** WHAT THIS TASK INVOLVES **
Exact wording is required: give all the records again, minus the pictures.
◇ ◇ ◇ ◇ ◇
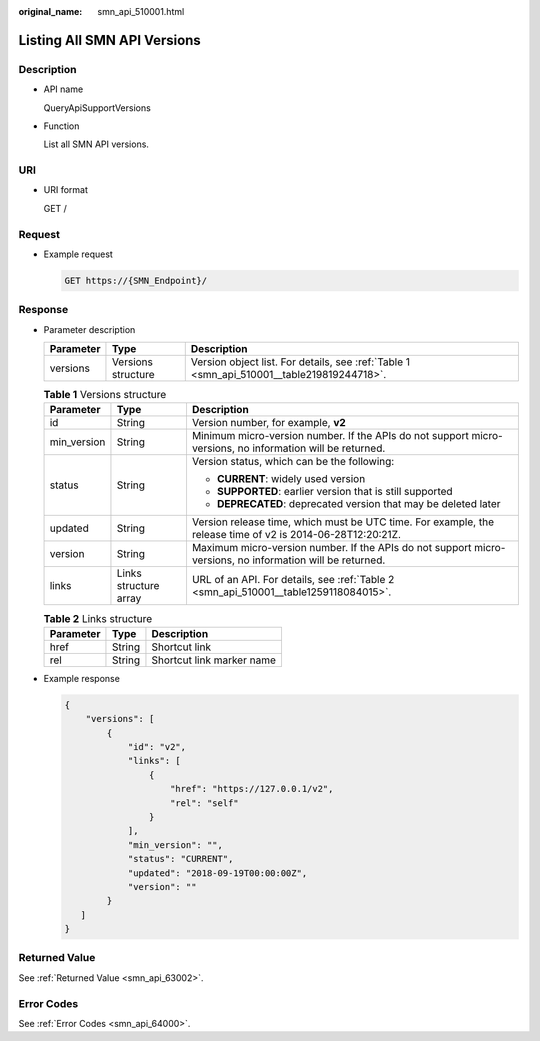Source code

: :original_name: smn_api_510001.html

.. _smn_api_510001:

Listing All SMN API Versions
============================

Description
-----------

-  API name

   QueryApiSupportVersions

-  Function

   List all SMN API versions.

URI
---

-  URI format

   GET /

Request
-------

-  Example request

   .. code-block:: text

      GET https://{SMN_Endpoint}/

Response
--------

-  Parameter description

   +-----------+--------------------+-------------------------------------------------------------------------------------------+
   | Parameter | Type               | Description                                                                               |
   +===========+====================+===========================================================================================+
   | versions  | Versions structure | Version object list. For details, see :ref:`Table 1 <smn_api_510001__table219819244718>`. |
   +-----------+--------------------+-------------------------------------------------------------------------------------------+

   .. _smn_api_510001__table219819244718:

   .. table:: **Table 1** Versions structure

      +-----------------------+-----------------------+------------------------------------------------------------------------------------------------------------+
      | Parameter             | Type                  | Description                                                                                                |
      +=======================+=======================+============================================================================================================+
      | id                    | String                | Version number, for example, **v2**                                                                        |
      +-----------------------+-----------------------+------------------------------------------------------------------------------------------------------------+
      | min_version           | String                | Minimum micro-version number. If the APIs do not support micro-versions, no information will be returned.  |
      +-----------------------+-----------------------+------------------------------------------------------------------------------------------------------------+
      | status                | String                | Version status, which can be the following:                                                                |
      |                       |                       |                                                                                                            |
      |                       |                       | -  **CURRENT**: widely used version                                                                        |
      |                       |                       | -  **SUPPORTED**: earlier version that is still supported                                                  |
      |                       |                       | -  **DEPRECATED**: deprecated version that may be deleted later                                            |
      +-----------------------+-----------------------+------------------------------------------------------------------------------------------------------------+
      | updated               | String                | Version release time, which must be UTC time. For example, the release time of v2 is 2014-06-28T12:20:21Z. |
      +-----------------------+-----------------------+------------------------------------------------------------------------------------------------------------+
      | version               | String                | Maximum micro-version number. If the APIs do not support micro-versions, no information will be returned.  |
      +-----------------------+-----------------------+------------------------------------------------------------------------------------------------------------+
      | links                 | Links structure array | URL of an API. For details, see :ref:`Table 2 <smn_api_510001__table1259118084015>`.                       |
      +-----------------------+-----------------------+------------------------------------------------------------------------------------------------------------+

   .. _smn_api_510001__table1259118084015:

   .. table:: **Table 2** Links structure

      ========= ====== =========================
      Parameter Type   Description
      ========= ====== =========================
      href      String Shortcut link
      rel       String Shortcut link marker name
      ========= ====== =========================

-  Example response

   .. code-block::

      {
          "versions": [
              {
                  "id": "v2",
                  "links": [
                      {
                          "href": "https://127.0.0.1/v2",
                          "rel": "self"
                      }
                  ],
                  "min_version": "",
                  "status": "CURRENT",
                  "updated": "2018-09-19T00:00:00Z",
                  "version": ""
              }
         ]
      }

Returned Value
--------------

See :ref:`Returned Value <smn_api_63002>`.

Error Codes
-----------

See :ref:`Error Codes <smn_api_64000>`.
◇ ◇ ◇ ◇ ◇
** TASK RESULT **
Source code

: :original_name: smn_api_510001.html

.. _smn_api_510001:

Listing All SMN API Versions
============================

Description
-----------

-  API name

   QueryApiSupportVersions

-  Function

   List all SMN API versions.

URI
---

-  URI format

   GET /

Request
-------

-  Example request

   .. code-block:: text

      GET https://{SMN_Endpoint}/

Response
--------

-  Parameter description

   +-----------+--------------------+-------------------------------------------------------------------------------------------+
   | Parameter | Type               | Description                                                                               |
   +===========+====================+===========================================================================================+
   | versions  | Versions structure | Version object list. For details, see :ref:`Table 1 <smn_api_510001__table219819244718>`. |
   +-----------+--------------------+-------------------------------------------------------------------------------------------+

   .. _smn_api_510001__table219819244718:

   .. table:: **Table 1** Versions structure

      +-----------------------+-----------------------+------------------------------------------------------------------------------------------------------------+
      | Parameter             | Type                  | Description                                                                                                |
      +=======================+=======================+============================================================================================================+
      | id                    | String                | Version number, for example, **v2**                                                                        |
      +-----------------------+-----------------------+------------------------------------------------------------------------------------------------------------+
      | min_version           | String                | Minimum micro-version number. If the APIs do not support micro-versions, no information will be returned.  |
      +-----------------------+-----------------------+------------------------------------------------------------------------------------------------------------+
      | status                | String                | Version status, which can be the following:                                                                |
      |                       |                       |                                                                                                            |
      |                       |                       | -  **CURRENT**: widely used version                                                                        |
      |                       |                       | -  **SUPPORTED**: earlier version that is still supported                                                  |
      |                       |                       | -  **DEPRECATED**: deprecated version that may be deleted later                                            |
      +-----------------------+-----------------------+------------------------------------------------------------------------------------------------------------+
      | updated               | String                | Version release time, which must be UTC time. For example, the release time of v2 is 2014-06-28T12:20:21Z. |
      +-----------------------+-----------------------+------------------------------------------------------------------------------------------------------------+
      | version               | String                | Maximum micro-version number. If the APIs do not support micro-versions, no information will be returned.  |
      +-----------------------+-----------------------+------------------------------------------------------------------------------------------------------------+
      | links                 | Links structure array | URL of an API. For details, see :ref:`Table 2 <smn_api_510001__table1259118084015>`.                       |
      +-----------------------+-----------------------+------------------------------------------------------------------------------------------------------------+

   .. _smn_api_510001__table1259118084015:

   .. table:: **Table 2** Links structure

      ========= ====== =========================
      Parameter Type   Description
      ========= ====== =========================
      href      String Shortcut link
      rel       String Shortcut link marker name
      ========= ====== =========================

-  Example response

   .. code-block::

      {
          "versions": [
              {
                  "id": "v2",
                  "links": [
                      {
                          "href": "https://127.0.0.1/v2",
                          "rel": "self"
                      }
                  ],
                  "min_version": "",
                  "status": "CURRENT",
                  "updated": "2018-09-19T00:00:00Z",
                  "version": ""
              }
         ]
      }

Returned Value
--------------

See :ref:`Returned Value <smn_api_63002>`.

Error Codes
-----------

See :ref:`Error Codes <smn_api_64000>`.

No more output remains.